[[ Source information, beginning ]]

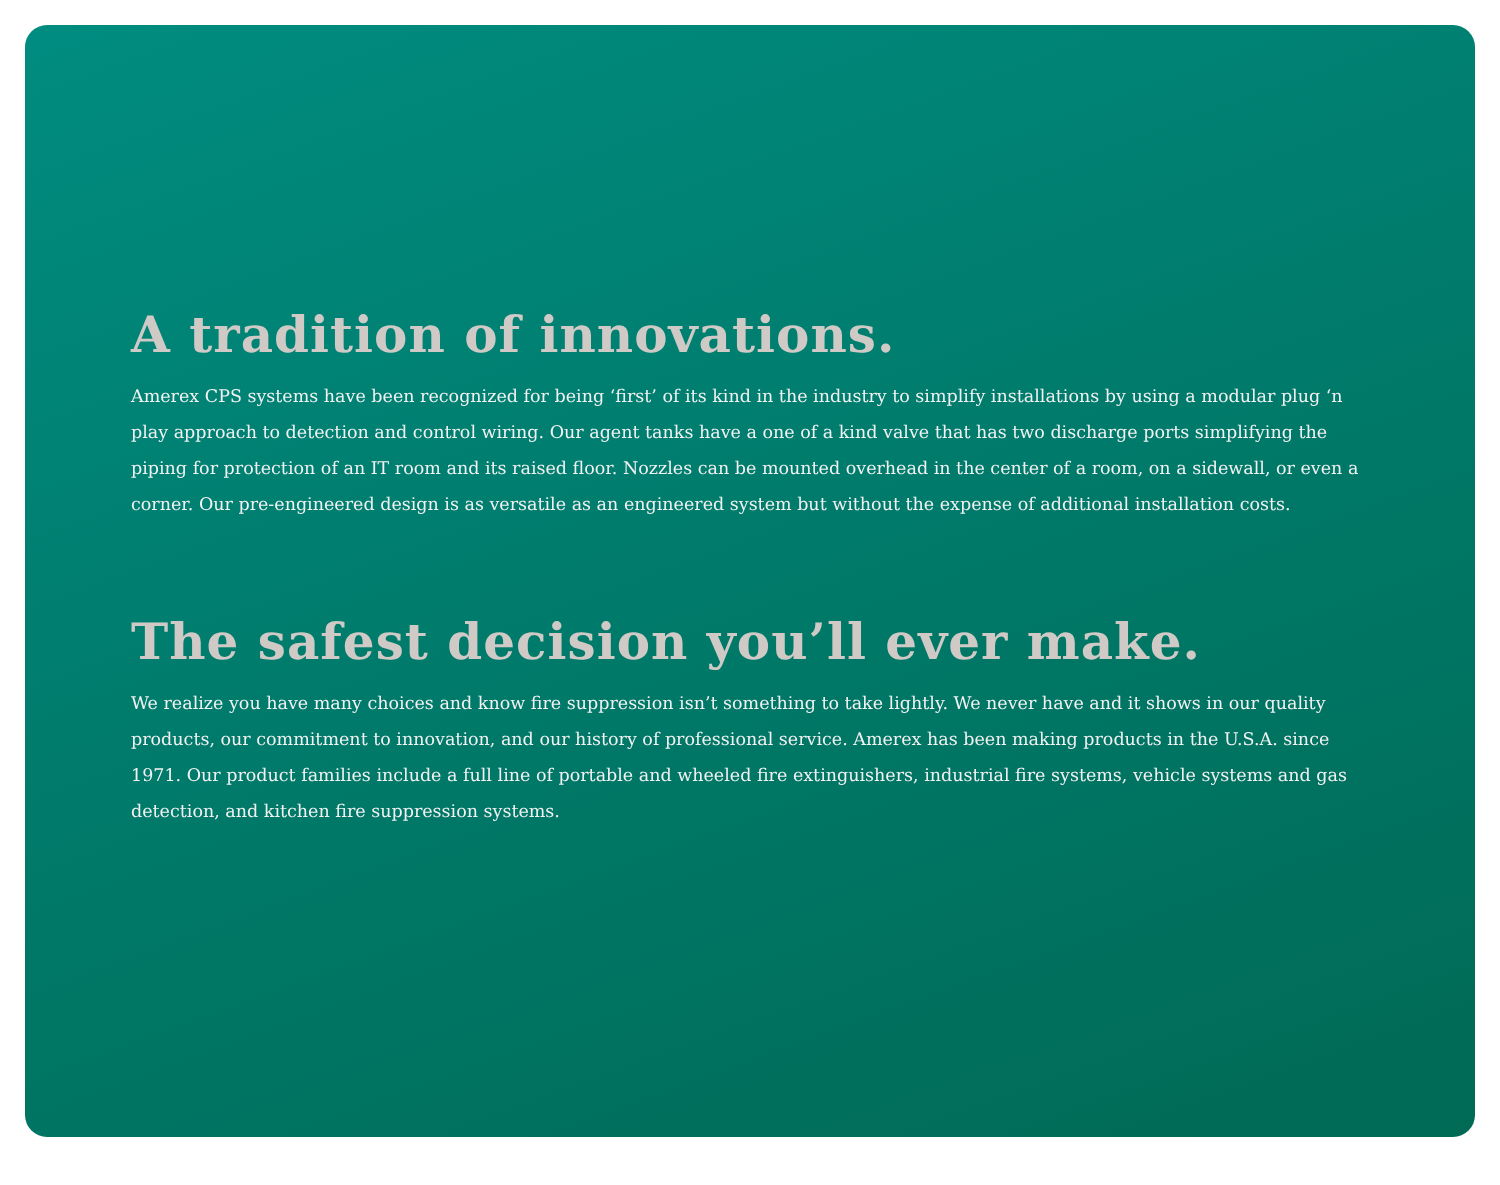A tradition of innovations.
Amerex CPS systems have been recognized for being ‘first’ of its kind in the industry to simplify installations by using a modular plug ‘n play approach to detection and control wiring. Our agent tanks have a one of a kind valve that has two discharge ports simplifying the piping for protection of an IT room and its raised floor. Nozzles can be mounted overhead in the center of a room, on a sidewall, or even a corner. Our pre-engineered design is as versatile as an engineered system but without the expense of additional installation costs.
The safest decision you’ll ever make.
We realize you have many choices and know fire suppression isn’t something to take lightly. We never have and it shows in our quality products, our commitment to innovation, and our history of professional service. Amerex has been making products in the U.S.A. since 1971. Our product families include a full line of portable and wheeled fire extinguishers, industrial fire systems, vehicle systems and gas detection, and kitchen fire suppression systems.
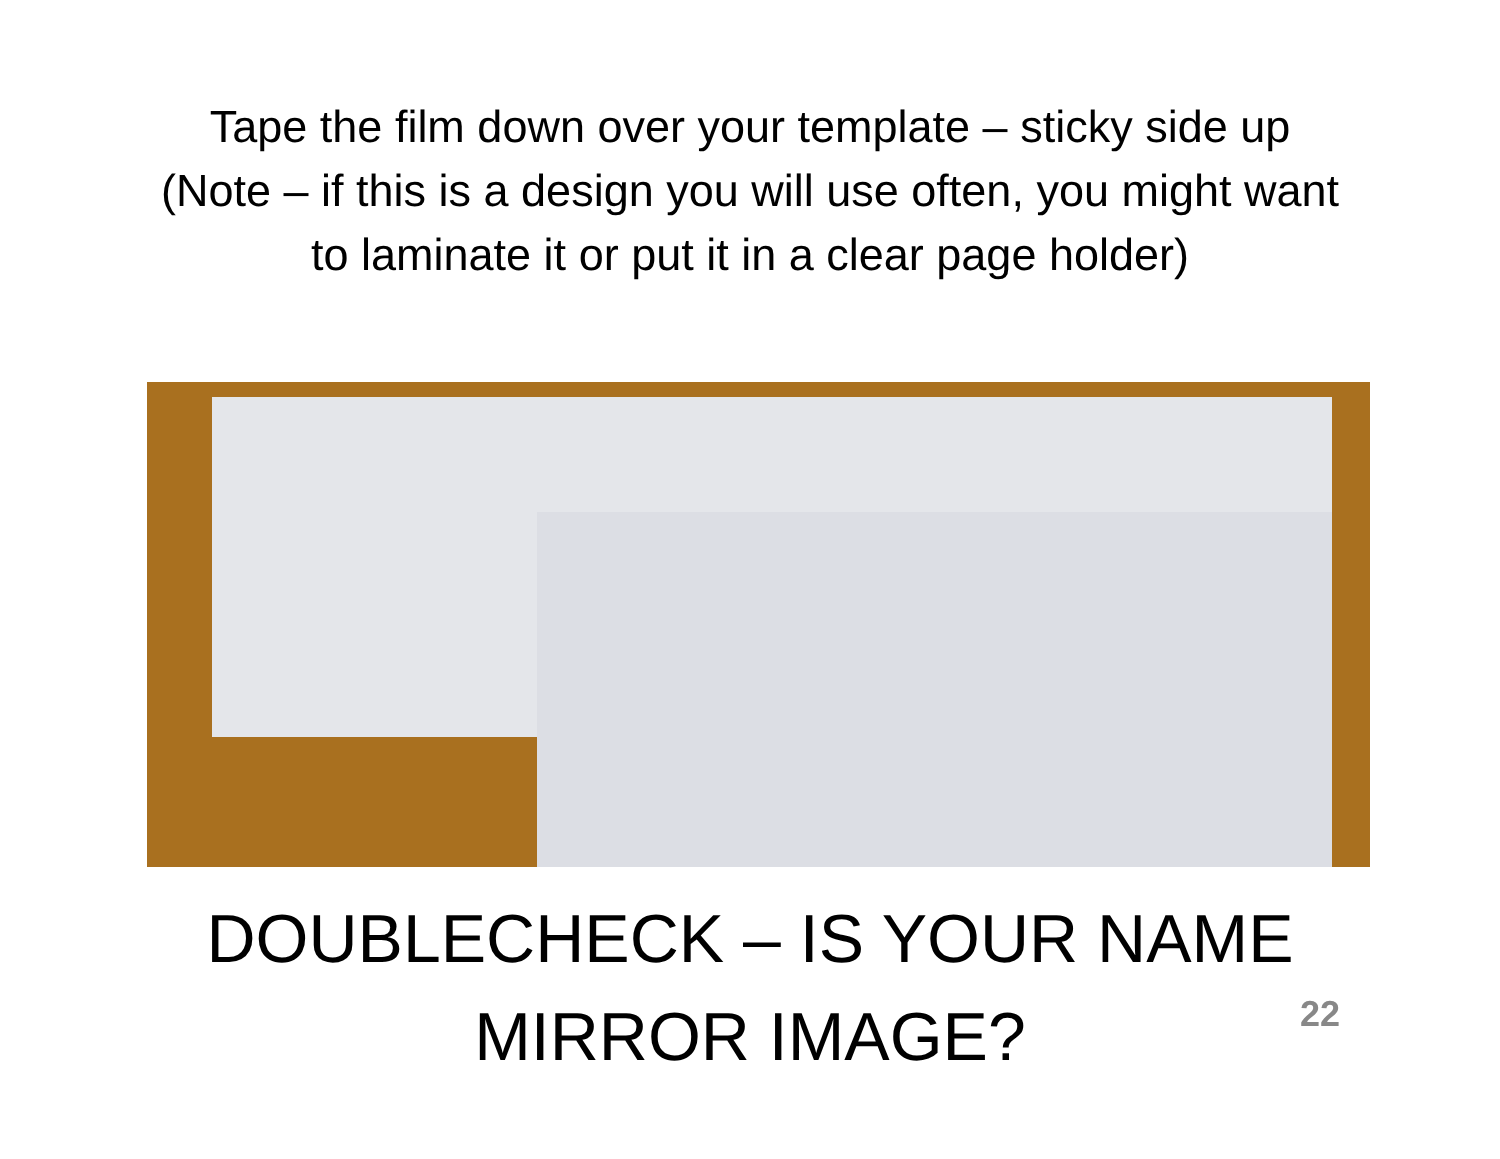Tape the film down over your template – sticky side up
(Note – if this is a design you will use often, you might want
to laminate it or put it in a clear page holder)
DOUBLECHECK – IS YOUR NAME
MIRROR IMAGE?
22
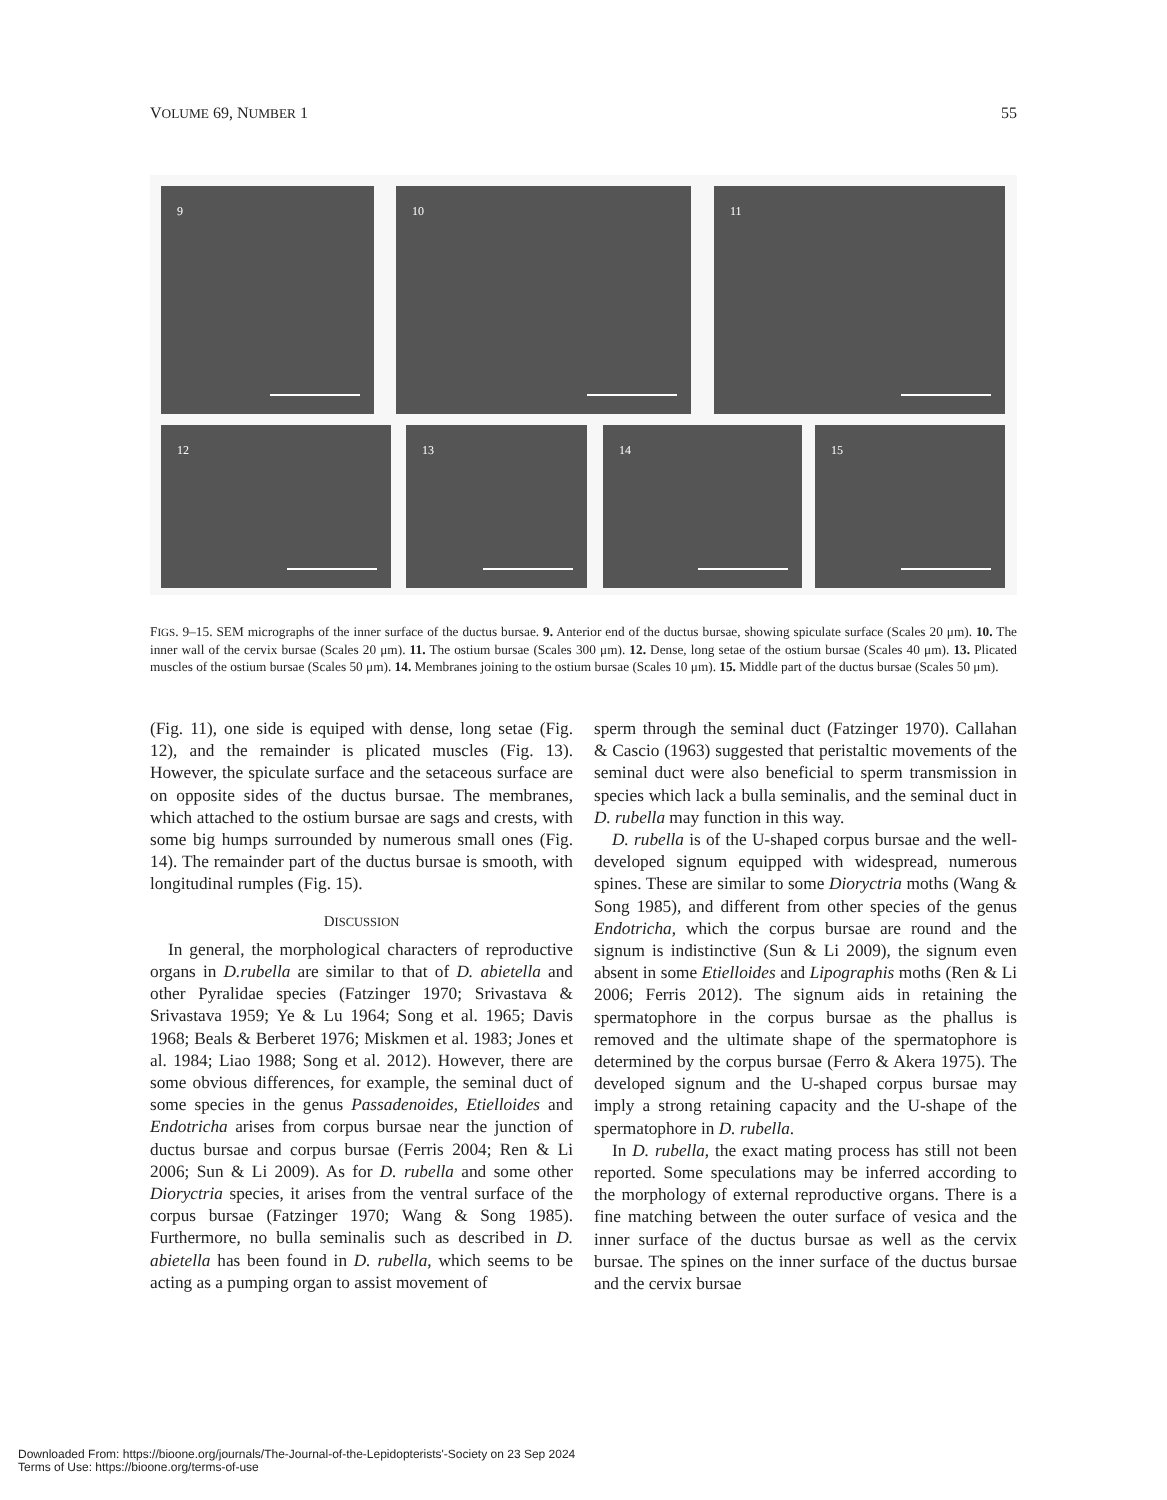VOLUME 69, NUMBER 1 55
9 10 11
12 13 14 15
FIGS. 9–15. SEM micrographs of the inner surface of the ductus bursae. 9. Anterior end of the ductus bursae, showing spiculate surface (Scales 20 μm). 10. The inner wall of the cervix bursae (Scales 20 μm). 11. The ostium bursae (Scales 300 μm). 12. Dense, long setae of the ostium bursae (Scales 40 μm). 13. Plicated muscles of the ostium bursae (Scales 50 μm). 14. Membranes joining to the ostium bursae (Scales 10 μm). 15. Middle part of the ductus bursae (Scales 50 μm).
(Fig. 11), one side is equiped with dense, long setae (Fig. 12), and the remainder is plicated muscles (Fig. 13). However, the spiculate surface and the setaceous surface are on opposite sides of the ductus bursae. The membranes, which attached to the ostium bursae are sags and crests, with some big humps surrounded by numerous small ones (Fig. 14). The remainder part of the ductus bursae is smooth, with longitudinal rumples (Fig. 15).
DISCUSSION
In general, the morphological characters of reproductive organs in D.rubella are similar to that of D. abietella and other Pyralidae species (Fatzinger 1970; Srivastava & Srivastava 1959; Ye & Lu 1964; Song et al. 1965; Davis 1968; Beals & Berberet 1976; Miskmen et al. 1983; Jones et al. 1984; Liao 1988; Song et al. 2012). However, there are some obvious differences, for example, the seminal duct of some species in the genus Passadenoides, Etielloides and Endotricha arises from corpus bursae near the junction of ductus bursae and corpus bursae (Ferris 2004; Ren & Li 2006; Sun & Li 2009). As for D. rubella and some other Dioryctria species, it arises from the ventral surface of the corpus bursae (Fatzinger 1970; Wang & Song 1985). Furthermore, no bulla seminalis such as described in D. abietella has been found in D. rubella, which seems to be acting as a pumping organ to assist movement of
sperm through the seminal duct (Fatzinger 1970). Callahan & Cascio (1963) suggested that peristaltic movements of the seminal duct were also beneficial to sperm transmission in species which lack a bulla seminalis, and the seminal duct in D. rubella may function in this way.
D. rubella is of the U-shaped corpus bursae and the well-developed signum equipped with widespread, numerous spines. These are similar to some Dioryctria moths (Wang & Song 1985), and different from other species of the genus Endotricha, which the corpus bursae are round and the signum is indistinctive (Sun & Li 2009), the signum even absent in some Etielloides and Lipographis moths (Ren & Li 2006; Ferris 2012). The signum aids in retaining the spermatophore in the corpus bursae as the phallus is removed and the ultimate shape of the spermatophore is determined by the corpus bursae (Ferro & Akera 1975). The developed signum and the U-shaped corpus bursae may imply a strong retaining capacity and the U-shape of the spermatophore in D. rubella.
In D. rubella, the exact mating process has still not been reported. Some speculations may be inferred according to the morphology of external reproductive organs. There is a fine matching between the outer surface of vesica and the inner surface of the ductus bursae as well as the cervix bursae. The spines on the inner surface of the ductus bursae and the cervix bursae
Downloaded From: https://bioone.org/journals/The-Journal-of-the-Lepidopterists'-Society on 23 Sep 2024
Terms of Use: https://bioone.org/terms-of-use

[[ Source information, end ]]

** Aim of the task **
Every entry above is to be set down exactly; the pictures are to be left out.

** Solution to the exercise **
A tradition of innovations.
Amerex CPS systems have been recognized for being ‘first’ of its kind in the industry to simplify installations by using a modular plug ‘n play approach to detection and control wiring. Our agent tanks have a one of a kind valve that has two discharge ports simplifying the piping for protection of an IT room and its raised floor. Nozzles can be mounted overhead in the center of a room, on a sidewall, or even a corner. Our pre-engineered design is as versatile as an engineered system but without the expense of additional installation costs.
The safest decision you’ll ever make.
We realize you have many choices and know fire suppression isn’t something to take lightly. We never have and it shows in our quality products, our commitment to innovation, and our history of professional service. Amerex has been making products in the U.S.A. since 1971. Our product families include a full line of portable and wheeled fire extinguishers, industrial fire systems, vehicle systems and gas detection, and kitchen fire suppression systems.
Tape the film down over your template – sticky side up
(Note – if this is a design you will use often, you might want
to laminate it or put it in a clear page holder)
DOUBLECHECK – IS YOUR NAME
MIRROR IMAGE?
22
VOLUME 69, NUMBER 1 55
9 10 11
12 13 14 15
FIGS. 9–15. SEM micrographs of the inner surface of the ductus bursae. 9. Anterior end of the ductus bursae, showing spiculate surface (Scales 20 μm). 10. The inner wall of the cervix bursae (Scales 20 μm). 11. The ostium bursae (Scales 300 μm). 12. Dense, long setae of the ostium bursae (Scales 40 μm). 13. Plicated muscles of the ostium bursae (Scales 50 μm). 14. Membranes joining to the ostium bursae (Scales 10 μm). 15. Middle part of the ductus bursae (Scales 50 μm).
(Fig. 11), one side is equiped with dense, long setae (Fig. 12), and the remainder is plicated muscles (Fig. 13). However, the spiculate surface and the setaceous surface are on opposite sides of the ductus bursae. The membranes, which attached to the ostium bursae are sags and crests, with some big humps surrounded by numerous small ones (Fig. 14). The remainder part of the ductus bursae is smooth, with longitudinal rumples (Fig. 15).
DISCUSSION
In general, the morphological characters of reproductive organs in D.rubella are similar to that of D. abietella and other Pyralidae species (Fatzinger 1970; Srivastava & Srivastava 1959; Ye & Lu 1964; Song et al. 1965; Davis 1968; Beals & Berberet 1976; Miskmen et al. 1983; Jones et al. 1984; Liao 1988; Song et al. 2012). However, there are some obvious differences, for example, the seminal duct of some species in the genus Passadenoides, Etielloides and Endotricha arises from corpus bursae near the junction of ductus bursae and corpus bursae (Ferris 2004; Ren & Li 2006; Sun & Li 2009). As for D. rubella and some other Dioryctria species, it arises from the ventral surface of the corpus bursae (Fatzinger 1970; Wang & Song 1985). Furthermore, no bulla seminalis such as described in D. abietella has been found in D. rubella, which seems to be acting as a pumping organ to assist movement of
sperm through the seminal duct (Fatzinger 1970). Callahan & Cascio (1963) suggested that peristaltic movements of the seminal duct were also beneficial to sperm transmission in species which lack a bulla seminalis, and the seminal duct in D. rubella may function in this way.
D. rubella is of the U-shaped corpus bursae and the well-developed signum equipped with widespread, numerous spines. These are similar to some Dioryctria moths (Wang & Song 1985), and different from other species of the genus Endotricha, which the corpus bursae are round and the signum is indistinctive (Sun & Li 2009), the signum even absent in some Etielloides and Lipographis moths (Ren & Li 2006; Ferris 2012). The signum aids in retaining the spermatophore in the corpus bursae as the phallus is removed and the ultimate shape of the spermatophore is determined by the corpus bursae (Ferro & Akera 1975). The developed signum and the U-shaped corpus bursae may imply a strong retaining capacity and the U-shape of the spermatophore in D. rubella.
In D. rubella, the exact mating process has still not been reported. Some speculations may be inferred according to the morphology of external reproductive organs. There is a fine matching between the outer surface of vesica and the inner surface of the ductus bursae as well as the cervix bursae. The spines on the inner surface of the ductus bursae and the cervix bursae
Downloaded From: https://bioone.org/journals/The-Journal-of-the-Lepidopterists'-Society on 23 Sep 2024
Terms of Use: https://bioone.org/terms-of-use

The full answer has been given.